John Carpenter Can’t Wait for Black Friday Deals

The Master of Horror is looking to buy a new chair.

By The Rotting Corpse

The Rotting Corpse is a weekly satire column dedicated to poking fun at our many horror favorites. For daily horror news and updates, be sure to check out the Dead Entertainment home page.

Black Friday is one of the biggest days for shopping across North America and it never seems to fail in continuing to be an absolute nightmare for every retail worker and shopper alike. Some survive, while others are trampled to death or gunned down in another mass shooting frenzy. However, none of that will stop The Master of Horror, who is looking forward to spending a mere minuscule of his wealth on snagging a great deal on this breathtaking new chair he saw in a Black Friday advertisement.

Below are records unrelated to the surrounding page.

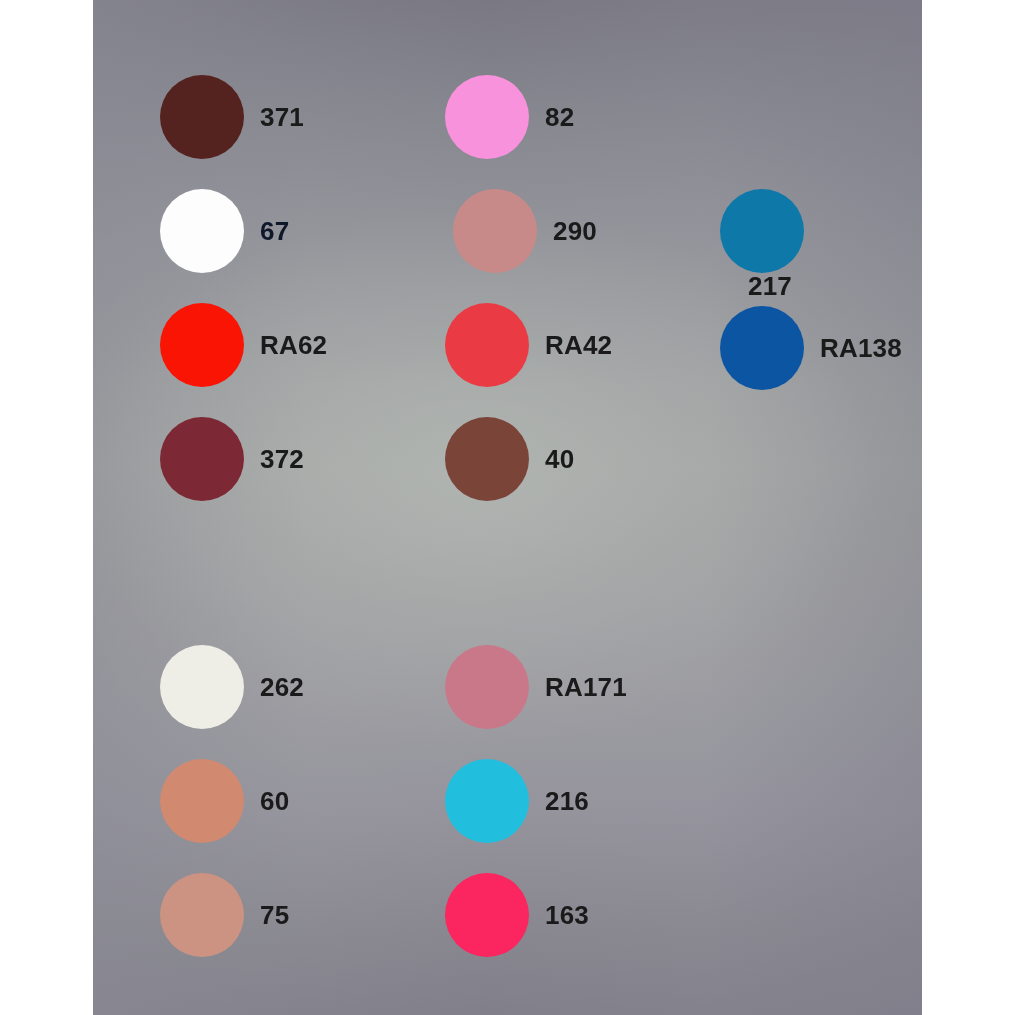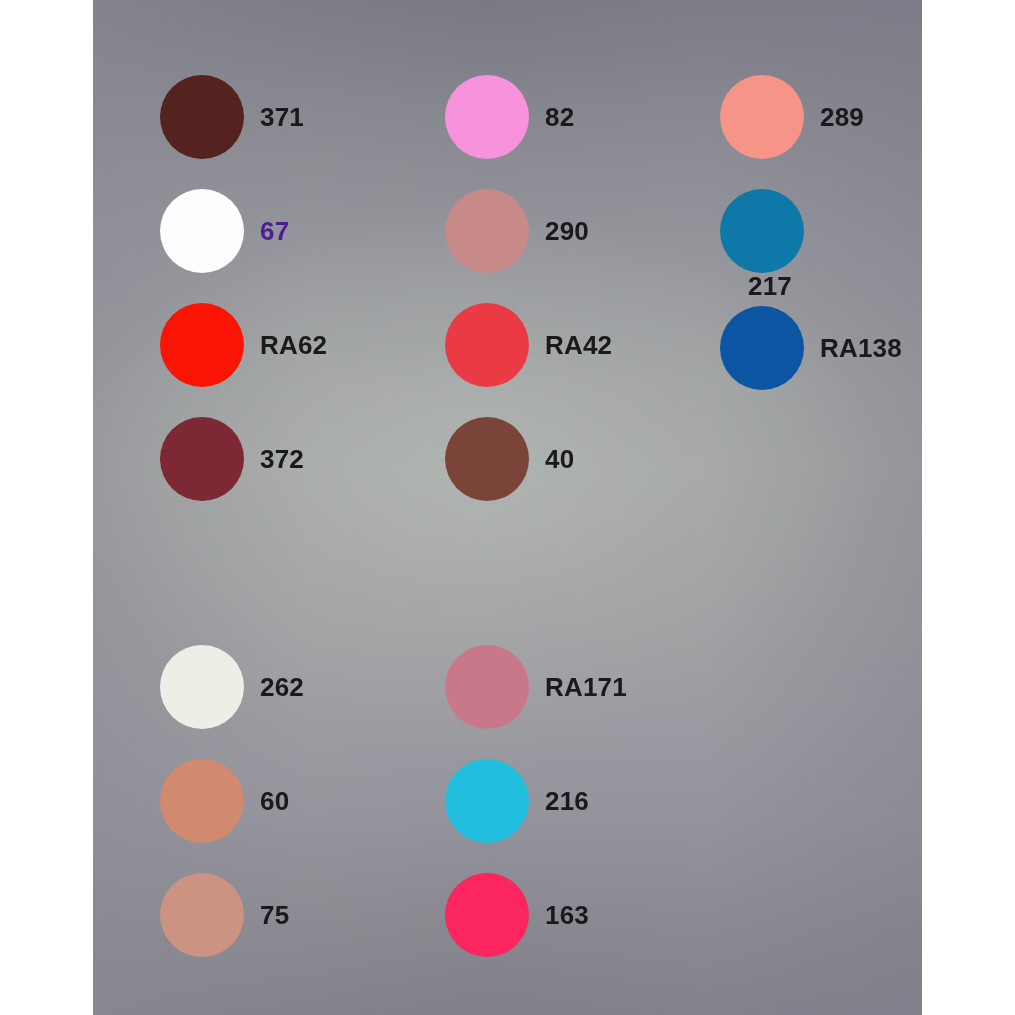--- a/index.html
+++ b/index.html
@@ -120,29 +120,25 @@
 
     <div id="swatch-grid">
         <div class="swatch-item" style="left: 67px; top: 75px; height: 84px;">
           <div class="swatch-dot" style="width: 84px; height: 84px; background-color: rgb(85, 35, 31);"></div>
           <span class="swatch-label" style="margin-left: 16px; color: rgb(26, 26, 26);">371</span>
         </div>
         <div class="swatch-item" style="left: 352px; top: 75px; height: 84px;">
           <div class="swatch-dot" style="width: 84px; height: 84px; background-color: rgb(249, 146, 221);"></div>
           <span class="swatch-label" style="margin-left: 16px; color: rgb(26, 26, 26);">82</span>
         </div>
-        <div class="swatch-item" style="left: 627px; top: 75px; height: 84px;">
-          <div class="swatch-dot" style="width: 84px; height: 84px; background-color: rgb(247, 148, 136);"></div>
-          <span class="swatch-label" style="margin-left: 16px; color: rgb(26, 26, 26);">289</span>
-        </div>
         <div class="swatch-item" style="left: 67px; top: 189px; height: 84px;">
           <div class="swatch-dot" style="width: 84px; height: 84px; background-color: rgb(253, 253, 253);"></div>
-          <span class="swatch-label" style="color: #4c1d95;">67</span>
+          <span class="swatch-label" style="color: #0f172a;">67</span>
         </div>
-        <div class="swatch-item" style="left: 352px; top: 189px; height: 84px;">
+        <div class="swatch-item" style="left: 360px; top: 189px; height: 84px;">
           <div class="swatch-dot" style="width: 84px; height: 84px; background-color: rgb(200, 138, 136);"></div>
           <span class="swatch-label" style="margin-left: 16px; color: rgb(26, 26, 26);">290</span>
         </div>
         <div class="swatch-item" style="left: 627px; top: 189px; height: 84px; flex-direction: column;">
           <div class="swatch-dot" style="width: 84px; height: 84px; background-color: rgb(14, 120, 168);"></div>
           <span class="swatch-label" style="margin-left: 16px; color: rgb(26, 26, 26);">217</span>
         </div>
         <div class="swatch-item" style="left: 67px; top: 303px; height: 84px;">
           <div class="swatch-dot" style="width: 84px; height: 84px; background-color: rgb(250, 20, 3);"></div>
           <span class="swatch-label" style="margin-left: 16px; color: rgb(26, 26, 26);">RA62</span>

“This is my dream chair,” explained Carpenter, who showed us the flyer as we made our way to the furniture store to acquire this beauty. “It’s got a bunch of compartments I could use, and it honestly looks quite comfortable. There’s a slot for a couple beers, remotes, gaming controllers, a concealable food tray… I fell in love with Christine the moment I laid my eyes on her.” Considering he had yet to purchase the chair, we found it rather interesting that the famous filmmaker already has a name for it.

Other features on Christine include an interactive computer interface, which can assist its user in performing a variety of different tasks such as online shopping, banking, and gambling. It even includes temperature and lighting controls for an averaged-sized room. Obviously, the chair reclines and has a foot rest, but what really knocks this out of the park is the limited option to add both heated and cooled padding, including the added free bonus of massage controls if you purchase both on Black Friday.

While all of that does sound quite delightful, he was indeed already planning on getting the deluxe package for Christine. His favorite feature by far was being able to do his banking, as he seemingly loved the idea of regularly checking and receiving live updates on his wealth and various investments.

“Look at these poor people here,” continued Carpenter, who was about to bypass a huge line waiting outside of the furniture store in the cold. “After I buy Christine, I’m sure most of those sad saps will give me some money to sign some shit, and I’d pretty much make back the money I spent and a bunch more. Actually, that sounds like a great idea.” As Carpenter got out of the vehicle, we could hear some loose change rustling around in his pockets and a dollar bill stuck under one of his slippers.

At press time, The Master of Horror was relaxing with Christine and close to securing a great and lucrative deal with Blumhouse to remake the remainder of his yet-to-be-remade films. Yes, even Ghosts of Mars. If there is a profit to be made, John Carpenter really doesn’t give a shit.